1. Field
The present invention relates to a method of acquiring a parallel magnetic resonance image and a method thereof, and more particularly, to a method of acquiring a magnetic resonance image using a radial k-space trajectory, an apparatus thereof, and a computer readable recording medium on which a program for executing the method is recorded.
2. Related Art
Parallel magnetic resonance imaging (MRI) can acquire a magnetic resonance image more quickly than a conventional imaging method. In particular, parallel MRI acquires data using multi-channel coils.
The basic principle of parallel MRI is that a partial amount of data to the desired one is acquired simultaneously from several channels with different characteristics. As a result, an image acquiring time can be shortened. Even though insufficient amounts of data are acquired from individual channels, an image that a user wants to see can be reconstructed by appropriately combining partial amounts data from different channels.
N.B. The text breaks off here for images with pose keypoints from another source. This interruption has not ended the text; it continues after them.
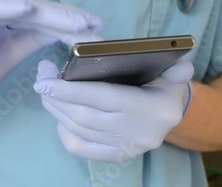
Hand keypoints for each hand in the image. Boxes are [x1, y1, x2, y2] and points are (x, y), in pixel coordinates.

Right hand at [0, 0, 102, 132]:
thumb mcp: (10, 58)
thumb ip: (33, 42)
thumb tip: (64, 35)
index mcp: (6, 19)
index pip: (44, 18)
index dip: (70, 22)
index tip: (97, 30)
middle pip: (38, 11)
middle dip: (68, 18)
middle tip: (95, 26)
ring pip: (21, 7)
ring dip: (50, 13)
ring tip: (77, 22)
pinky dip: (8, 7)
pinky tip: (30, 9)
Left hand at [33, 59, 193, 162]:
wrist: (172, 114)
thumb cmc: (164, 86)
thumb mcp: (174, 73)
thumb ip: (177, 68)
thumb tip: (181, 65)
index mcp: (149, 108)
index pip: (101, 98)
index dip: (69, 90)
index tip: (44, 80)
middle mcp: (137, 132)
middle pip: (83, 116)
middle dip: (55, 98)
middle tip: (41, 80)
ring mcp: (126, 148)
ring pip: (79, 130)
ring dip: (56, 111)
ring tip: (46, 92)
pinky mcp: (118, 156)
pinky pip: (82, 148)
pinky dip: (65, 133)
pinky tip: (61, 116)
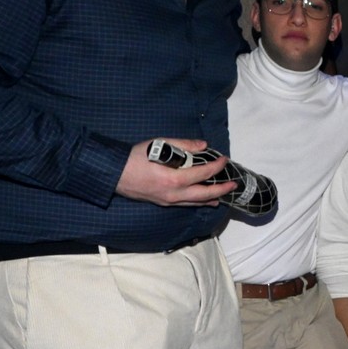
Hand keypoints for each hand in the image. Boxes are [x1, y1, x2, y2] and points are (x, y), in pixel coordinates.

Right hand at [116, 138, 236, 205]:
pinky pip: (186, 204)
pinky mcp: (163, 203)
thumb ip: (184, 145)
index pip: (203, 174)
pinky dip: (198, 202)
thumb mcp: (160, 145)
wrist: (114, 174)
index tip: (224, 160)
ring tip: (223, 195)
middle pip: (204, 195)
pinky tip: (204, 200)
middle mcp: (173, 194)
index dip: (216, 167)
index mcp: (174, 179)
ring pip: (196, 202)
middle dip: (221, 190)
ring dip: (212, 199)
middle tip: (233, 184)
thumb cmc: (135, 157)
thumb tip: (203, 146)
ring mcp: (168, 201)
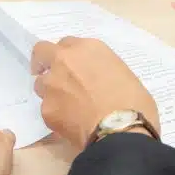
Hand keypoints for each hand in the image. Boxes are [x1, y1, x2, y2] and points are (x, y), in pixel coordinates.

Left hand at [32, 37, 158, 148]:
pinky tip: (71, 124)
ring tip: (67, 107)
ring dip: (50, 90)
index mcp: (88, 49)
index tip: (73, 66)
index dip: (69, 56)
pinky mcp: (46, 109)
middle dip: (44, 62)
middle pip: (42, 52)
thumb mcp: (122, 74)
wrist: (120, 131)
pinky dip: (56, 115)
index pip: (67, 44)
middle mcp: (64, 61)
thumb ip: (101, 70)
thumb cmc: (133, 103)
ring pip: (40, 83)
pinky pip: (47, 109)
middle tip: (54, 76)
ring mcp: (52, 84)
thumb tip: (96, 81)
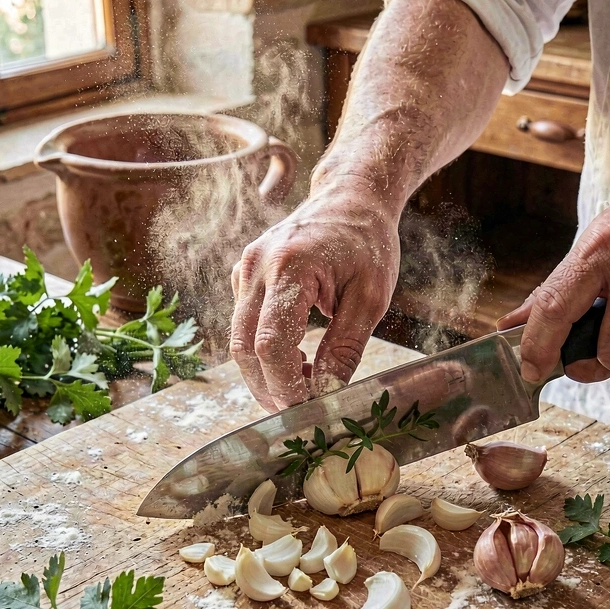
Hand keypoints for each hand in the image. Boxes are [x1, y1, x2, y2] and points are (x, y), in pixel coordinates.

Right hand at [230, 184, 400, 410]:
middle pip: (243, 348)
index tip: (307, 407)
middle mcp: (256, 266)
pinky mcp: (243, 277)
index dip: (284, 383)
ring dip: (266, 373)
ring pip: (238, 341)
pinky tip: (297, 359)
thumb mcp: (371, 298)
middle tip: (302, 409)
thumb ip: (346, 346)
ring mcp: (244, 270)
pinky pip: (244, 326)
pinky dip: (264, 352)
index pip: (270, 342)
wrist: (350, 199)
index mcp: (290, 267)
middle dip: (269, 387)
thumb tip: (327, 393)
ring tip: (306, 384)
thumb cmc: (367, 243)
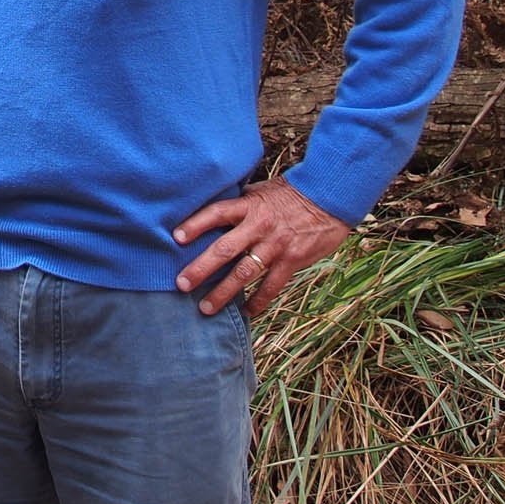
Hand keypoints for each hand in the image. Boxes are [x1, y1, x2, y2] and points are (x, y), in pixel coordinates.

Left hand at [173, 177, 349, 318]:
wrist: (328, 197)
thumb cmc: (290, 193)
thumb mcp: (260, 191)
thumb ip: (239, 202)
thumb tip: (214, 209)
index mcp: (248, 206)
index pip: (216, 213)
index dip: (196, 224)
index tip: (176, 237)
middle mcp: (258, 226)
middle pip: (224, 249)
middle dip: (201, 268)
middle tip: (181, 284)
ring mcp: (275, 246)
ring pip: (245, 273)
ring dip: (224, 292)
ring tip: (206, 308)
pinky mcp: (292, 261)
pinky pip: (272, 286)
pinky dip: (259, 301)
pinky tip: (246, 313)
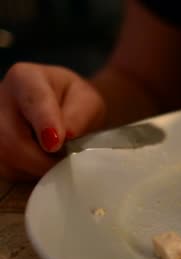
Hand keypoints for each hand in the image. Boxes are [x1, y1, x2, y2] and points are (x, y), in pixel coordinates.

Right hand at [0, 62, 105, 180]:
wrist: (63, 106)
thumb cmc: (75, 102)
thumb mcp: (88, 102)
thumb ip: (79, 116)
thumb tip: (66, 136)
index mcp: (26, 78)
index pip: (33, 102)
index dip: (45, 124)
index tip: (55, 144)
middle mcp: (1, 98)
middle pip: (11, 139)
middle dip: (41, 160)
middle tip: (65, 164)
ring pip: (6, 158)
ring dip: (35, 168)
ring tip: (56, 160)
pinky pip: (6, 169)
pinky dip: (27, 173)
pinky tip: (41, 164)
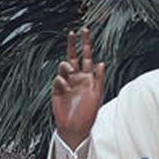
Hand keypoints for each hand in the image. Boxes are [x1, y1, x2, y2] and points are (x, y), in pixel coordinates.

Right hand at [52, 29, 103, 149]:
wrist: (75, 128)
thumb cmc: (88, 114)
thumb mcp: (97, 95)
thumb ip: (99, 79)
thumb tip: (101, 62)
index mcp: (88, 77)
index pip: (86, 57)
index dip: (85, 44)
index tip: (84, 31)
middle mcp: (77, 78)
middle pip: (73, 57)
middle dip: (73, 44)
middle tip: (73, 32)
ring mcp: (66, 83)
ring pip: (64, 66)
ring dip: (67, 65)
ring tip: (69, 71)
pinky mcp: (57, 90)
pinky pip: (58, 79)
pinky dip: (61, 81)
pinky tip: (65, 88)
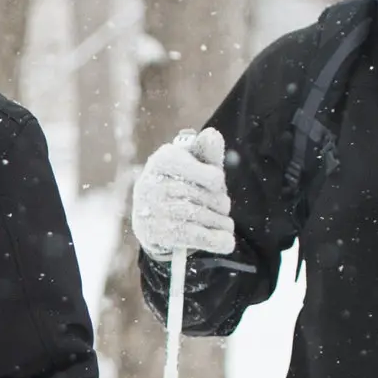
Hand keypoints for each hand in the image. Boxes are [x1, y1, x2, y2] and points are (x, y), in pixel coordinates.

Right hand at [130, 128, 233, 256]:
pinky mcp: (153, 233)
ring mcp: (150, 209)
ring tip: (226, 224)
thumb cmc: (181, 182)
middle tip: (224, 207)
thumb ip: (207, 152)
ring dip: (220, 222)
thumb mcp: (195, 164)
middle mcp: (151, 182)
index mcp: (163, 159)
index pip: (205, 173)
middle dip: (220, 203)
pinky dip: (214, 240)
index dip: (215, 180)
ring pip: (200, 216)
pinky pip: (193, 236)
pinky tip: (227, 242)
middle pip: (203, 196)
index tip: (217, 183)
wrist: (151, 214)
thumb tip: (212, 135)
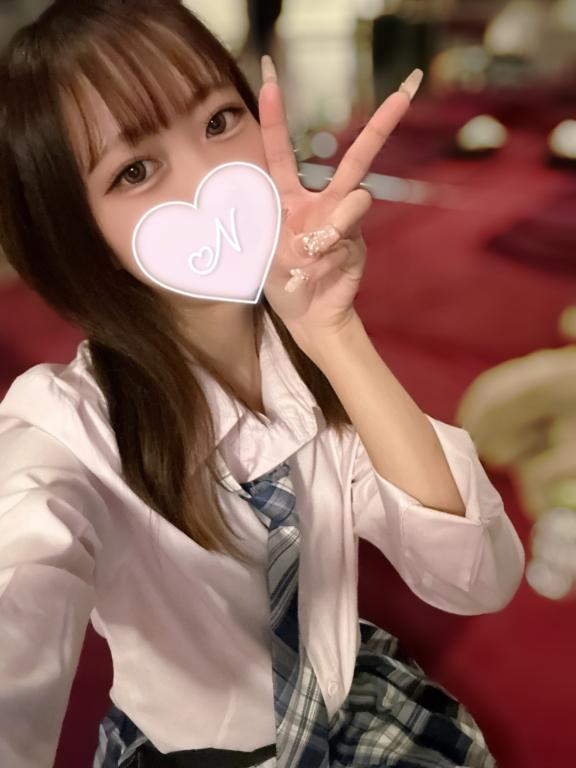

According to conventional MRI, data are acquired from k-space and transformed using a Fourier transform technique.
The term “k-space” refers to a set of frequency component information of an MR image including magnitude information and phase information. A central region of the k-space includes contrast information of an image, and an edge portion of k-space includes information about detailed description of the image and alert information between the groups.
When conventional magnetic resonance data are acquired, the data acquisition takes place through a Cartesian trajectory. One effective parallel MRI for this Cartesian trajectory is a sensitivity encoding (SENSE) method.
Further developed parallel MRI is a method of allowing the implementation of MRI even though the data acquisition takes place through an arbitrary trajectory such as radial or spiral trajectory instead of the Cartesian trajectory.
Such developed MRI is described in an article by Pruessmann K P, Weiger M, Boernert Peter, and Boesiger Peter, entitled “Advances in Sensitivity Encoding with Arbitrary k-Space Trajectories,” Magnetic Resonance in Medicine, Vol. 46, pp. 638-651, 2001.
According to the MRI described in this article, when data are acquired in k-space not through the Cartesian trajectory but through the radial or spiral trajectory, the k-space is not often sampled equally. Thus, this described MRI undergoes a gridding operation using a Kaiser-Bessel kernel to create the Cartesian trajectory. However, the additional gridding operation may cause many errors, which may become a burden when reconstructing an image.
According to the conventional method as like the MRI described in the above article, data are inferred when the data acquisition is not undergone through the Cartesian trajectory (e.g., the gridding operation in which arbitrary data are inferred based on peripheral data). As a result, an image is not likely to be reconstructed with accuracy.